Segment Open
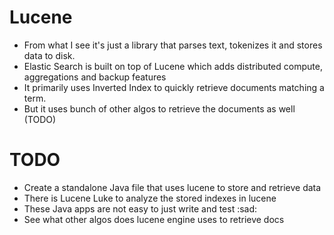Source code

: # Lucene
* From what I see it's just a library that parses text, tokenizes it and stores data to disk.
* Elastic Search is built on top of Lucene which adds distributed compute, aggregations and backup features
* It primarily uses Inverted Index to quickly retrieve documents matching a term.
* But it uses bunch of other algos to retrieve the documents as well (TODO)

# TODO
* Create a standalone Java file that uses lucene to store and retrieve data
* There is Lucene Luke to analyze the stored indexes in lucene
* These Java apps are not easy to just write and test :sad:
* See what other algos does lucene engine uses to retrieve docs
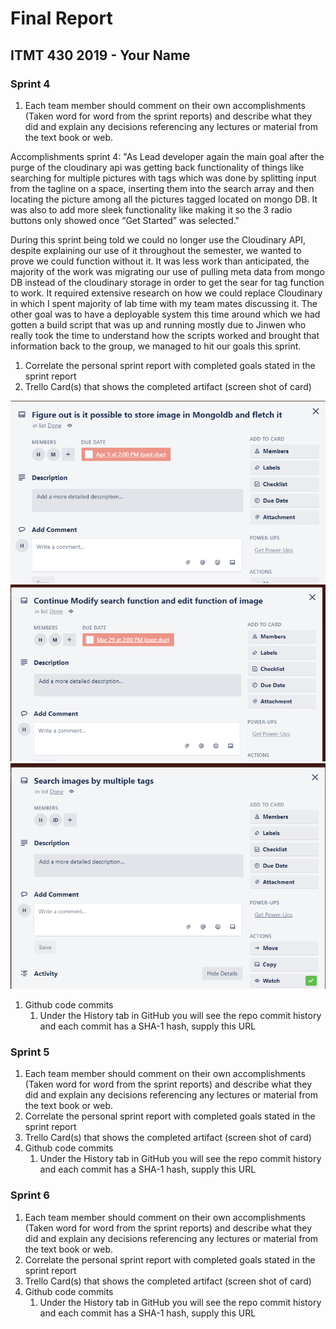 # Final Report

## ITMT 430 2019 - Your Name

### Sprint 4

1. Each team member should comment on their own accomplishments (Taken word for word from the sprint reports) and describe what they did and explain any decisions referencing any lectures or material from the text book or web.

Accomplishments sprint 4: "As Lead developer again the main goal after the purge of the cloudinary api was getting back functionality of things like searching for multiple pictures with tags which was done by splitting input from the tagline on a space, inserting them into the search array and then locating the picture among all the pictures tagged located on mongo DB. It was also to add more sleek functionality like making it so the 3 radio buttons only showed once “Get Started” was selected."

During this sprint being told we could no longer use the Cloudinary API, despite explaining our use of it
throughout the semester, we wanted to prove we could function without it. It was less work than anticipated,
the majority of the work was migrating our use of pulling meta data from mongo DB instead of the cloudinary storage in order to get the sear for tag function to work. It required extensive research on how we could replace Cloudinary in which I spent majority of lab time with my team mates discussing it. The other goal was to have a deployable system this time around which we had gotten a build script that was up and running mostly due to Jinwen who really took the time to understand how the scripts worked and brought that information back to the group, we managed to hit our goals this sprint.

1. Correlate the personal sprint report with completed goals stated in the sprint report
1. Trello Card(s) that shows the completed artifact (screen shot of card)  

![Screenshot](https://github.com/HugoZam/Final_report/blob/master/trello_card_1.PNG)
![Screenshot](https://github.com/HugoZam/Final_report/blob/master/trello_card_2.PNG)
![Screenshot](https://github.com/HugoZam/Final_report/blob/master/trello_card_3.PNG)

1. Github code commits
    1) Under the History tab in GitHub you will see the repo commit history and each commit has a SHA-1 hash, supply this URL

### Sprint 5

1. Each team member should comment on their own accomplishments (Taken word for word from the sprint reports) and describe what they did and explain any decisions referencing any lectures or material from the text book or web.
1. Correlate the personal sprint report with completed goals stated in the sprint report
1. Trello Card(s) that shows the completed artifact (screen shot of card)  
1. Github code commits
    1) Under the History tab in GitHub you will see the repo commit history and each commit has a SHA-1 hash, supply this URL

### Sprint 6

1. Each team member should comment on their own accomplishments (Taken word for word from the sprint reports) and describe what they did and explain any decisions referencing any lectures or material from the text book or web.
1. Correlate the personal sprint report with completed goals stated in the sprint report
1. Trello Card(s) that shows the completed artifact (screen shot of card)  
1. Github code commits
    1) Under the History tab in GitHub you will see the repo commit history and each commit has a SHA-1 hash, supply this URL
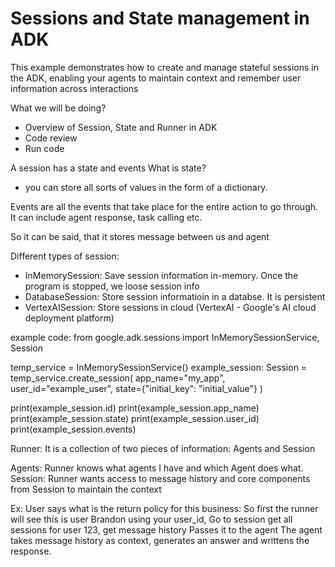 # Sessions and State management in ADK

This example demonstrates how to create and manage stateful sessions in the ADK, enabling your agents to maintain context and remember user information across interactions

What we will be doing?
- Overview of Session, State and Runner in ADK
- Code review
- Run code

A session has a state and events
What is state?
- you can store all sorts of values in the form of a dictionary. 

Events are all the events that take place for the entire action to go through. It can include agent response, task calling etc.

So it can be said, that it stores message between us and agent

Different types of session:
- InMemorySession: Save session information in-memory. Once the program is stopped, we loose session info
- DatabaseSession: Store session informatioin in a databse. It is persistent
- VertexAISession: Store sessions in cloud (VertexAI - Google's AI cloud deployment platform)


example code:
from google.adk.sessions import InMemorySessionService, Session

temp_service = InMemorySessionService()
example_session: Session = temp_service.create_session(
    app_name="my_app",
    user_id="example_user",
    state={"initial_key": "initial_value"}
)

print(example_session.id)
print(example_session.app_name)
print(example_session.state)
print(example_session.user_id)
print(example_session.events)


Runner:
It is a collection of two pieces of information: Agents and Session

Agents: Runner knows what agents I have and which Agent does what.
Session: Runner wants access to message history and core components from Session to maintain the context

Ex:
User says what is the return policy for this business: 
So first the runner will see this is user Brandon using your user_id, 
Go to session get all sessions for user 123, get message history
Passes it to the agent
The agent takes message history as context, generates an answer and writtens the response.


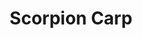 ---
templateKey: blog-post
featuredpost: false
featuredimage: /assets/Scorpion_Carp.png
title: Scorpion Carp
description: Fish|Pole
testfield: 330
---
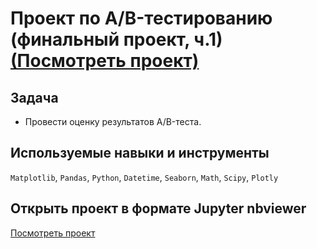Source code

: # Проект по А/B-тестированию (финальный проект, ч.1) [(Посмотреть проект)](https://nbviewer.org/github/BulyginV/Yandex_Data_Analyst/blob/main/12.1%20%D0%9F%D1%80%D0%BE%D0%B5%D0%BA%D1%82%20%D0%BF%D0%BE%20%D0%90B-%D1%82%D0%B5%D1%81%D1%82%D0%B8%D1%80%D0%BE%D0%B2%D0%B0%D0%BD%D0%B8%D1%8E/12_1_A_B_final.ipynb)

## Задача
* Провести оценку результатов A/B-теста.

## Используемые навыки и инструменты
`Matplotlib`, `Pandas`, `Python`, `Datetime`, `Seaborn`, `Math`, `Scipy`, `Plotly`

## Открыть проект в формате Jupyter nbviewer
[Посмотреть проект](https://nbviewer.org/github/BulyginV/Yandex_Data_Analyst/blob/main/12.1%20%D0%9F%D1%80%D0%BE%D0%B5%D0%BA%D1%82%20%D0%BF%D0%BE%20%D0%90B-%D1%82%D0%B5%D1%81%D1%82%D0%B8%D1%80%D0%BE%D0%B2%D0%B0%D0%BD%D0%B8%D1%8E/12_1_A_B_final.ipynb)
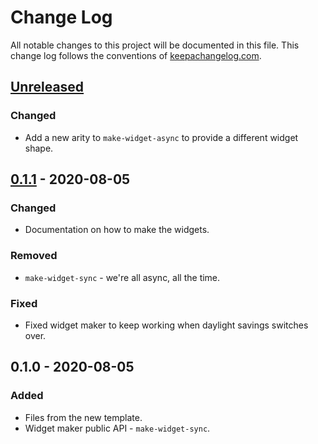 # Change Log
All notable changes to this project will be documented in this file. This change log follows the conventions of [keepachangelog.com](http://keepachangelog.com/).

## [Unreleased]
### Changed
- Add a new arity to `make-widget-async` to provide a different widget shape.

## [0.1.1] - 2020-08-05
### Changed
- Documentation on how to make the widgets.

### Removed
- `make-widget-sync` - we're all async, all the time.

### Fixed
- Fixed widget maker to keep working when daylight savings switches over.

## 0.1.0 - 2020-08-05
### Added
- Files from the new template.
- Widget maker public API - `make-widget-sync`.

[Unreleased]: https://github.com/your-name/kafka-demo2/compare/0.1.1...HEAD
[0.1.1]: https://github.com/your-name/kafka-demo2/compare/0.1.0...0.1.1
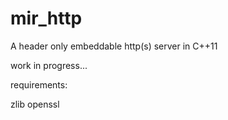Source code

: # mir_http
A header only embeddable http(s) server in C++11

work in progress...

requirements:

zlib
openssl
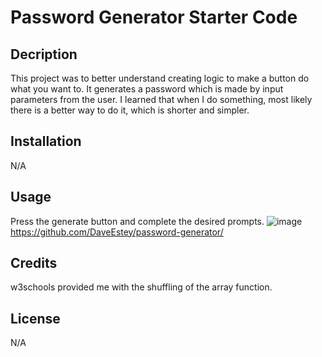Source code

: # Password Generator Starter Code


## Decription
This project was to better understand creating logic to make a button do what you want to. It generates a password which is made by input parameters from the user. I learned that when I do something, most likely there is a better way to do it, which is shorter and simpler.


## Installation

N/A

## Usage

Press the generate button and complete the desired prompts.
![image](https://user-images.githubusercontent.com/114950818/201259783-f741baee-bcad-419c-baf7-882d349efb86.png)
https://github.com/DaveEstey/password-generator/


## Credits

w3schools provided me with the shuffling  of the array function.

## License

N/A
Segment Closed
* _What to do_:
Reproduce every line above containing "response".

* _Reply_:
Events are all the events that take place for the entire action to go through. It can include agent response, task calling etc.
The agent takes message history as context, generates an answer and writtens the response.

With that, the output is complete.